HOW TO COMPLETE THIS TASK -> Please set down, word for word, each line from the one containing "thumb mcp: (759, 1258)" through the final line of the records below, both included, and nothing else.

ENTRIES PROVIDED ->
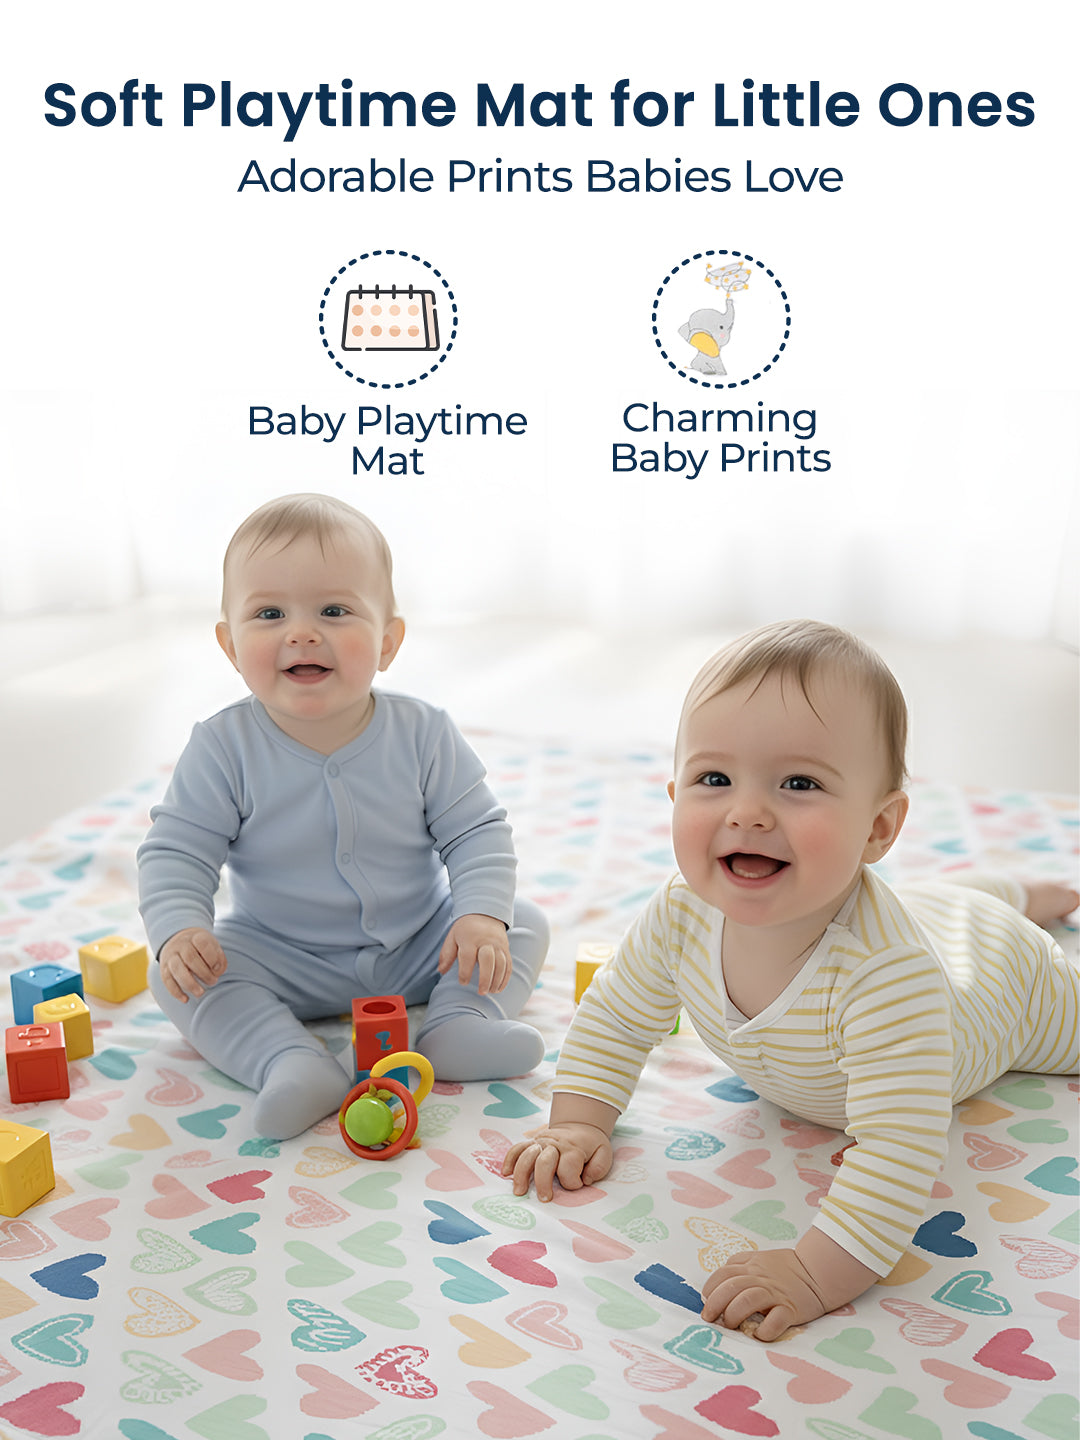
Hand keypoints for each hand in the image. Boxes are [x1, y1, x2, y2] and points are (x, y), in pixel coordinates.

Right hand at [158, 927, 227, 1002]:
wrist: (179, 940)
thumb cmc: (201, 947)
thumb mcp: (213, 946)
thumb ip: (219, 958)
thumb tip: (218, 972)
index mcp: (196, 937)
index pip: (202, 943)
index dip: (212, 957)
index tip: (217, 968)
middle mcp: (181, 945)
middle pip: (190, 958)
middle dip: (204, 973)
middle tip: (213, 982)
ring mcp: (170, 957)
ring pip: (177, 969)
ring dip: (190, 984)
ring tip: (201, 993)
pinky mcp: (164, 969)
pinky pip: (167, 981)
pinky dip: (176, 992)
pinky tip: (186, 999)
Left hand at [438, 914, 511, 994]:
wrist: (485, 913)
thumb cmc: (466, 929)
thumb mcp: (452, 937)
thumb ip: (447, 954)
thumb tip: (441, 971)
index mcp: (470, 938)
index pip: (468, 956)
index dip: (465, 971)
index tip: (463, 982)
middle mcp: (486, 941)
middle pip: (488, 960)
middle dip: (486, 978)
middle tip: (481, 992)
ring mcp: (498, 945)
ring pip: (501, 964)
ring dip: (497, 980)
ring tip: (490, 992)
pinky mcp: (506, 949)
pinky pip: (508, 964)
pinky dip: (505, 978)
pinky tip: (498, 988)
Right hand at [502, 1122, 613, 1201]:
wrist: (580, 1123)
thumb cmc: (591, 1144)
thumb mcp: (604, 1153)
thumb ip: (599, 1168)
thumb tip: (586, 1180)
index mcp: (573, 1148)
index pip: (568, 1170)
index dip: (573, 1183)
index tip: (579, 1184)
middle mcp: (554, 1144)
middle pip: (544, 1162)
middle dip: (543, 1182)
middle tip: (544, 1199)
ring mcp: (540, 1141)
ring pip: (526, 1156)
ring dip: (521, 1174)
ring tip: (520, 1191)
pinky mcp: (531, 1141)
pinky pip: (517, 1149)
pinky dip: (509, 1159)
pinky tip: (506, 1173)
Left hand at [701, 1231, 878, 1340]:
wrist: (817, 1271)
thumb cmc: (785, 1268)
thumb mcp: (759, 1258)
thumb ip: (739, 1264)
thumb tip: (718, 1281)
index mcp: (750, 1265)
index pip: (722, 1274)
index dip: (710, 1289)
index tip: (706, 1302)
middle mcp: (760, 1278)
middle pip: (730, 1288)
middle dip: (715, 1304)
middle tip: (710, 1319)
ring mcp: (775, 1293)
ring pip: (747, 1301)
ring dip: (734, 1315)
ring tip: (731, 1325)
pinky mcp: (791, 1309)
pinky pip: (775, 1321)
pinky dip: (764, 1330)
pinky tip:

EXERCISE RESPONSE ->
thumb mcp: (759, 1258)
thumb ip: (739, 1264)
thumb tip: (718, 1281)
index mcp: (750, 1265)
index pip: (722, 1274)
index dip: (710, 1289)
index tip: (706, 1302)
middle mcp: (760, 1278)
middle pip: (730, 1288)
middle dip: (715, 1304)
middle tip: (710, 1319)
ring mcp: (775, 1293)
ring pip: (747, 1301)
ring dip: (734, 1315)
ring tip: (731, 1325)
pinky mcp: (791, 1309)
pinky pip: (775, 1321)
pinky dip: (764, 1330)
pinky tip:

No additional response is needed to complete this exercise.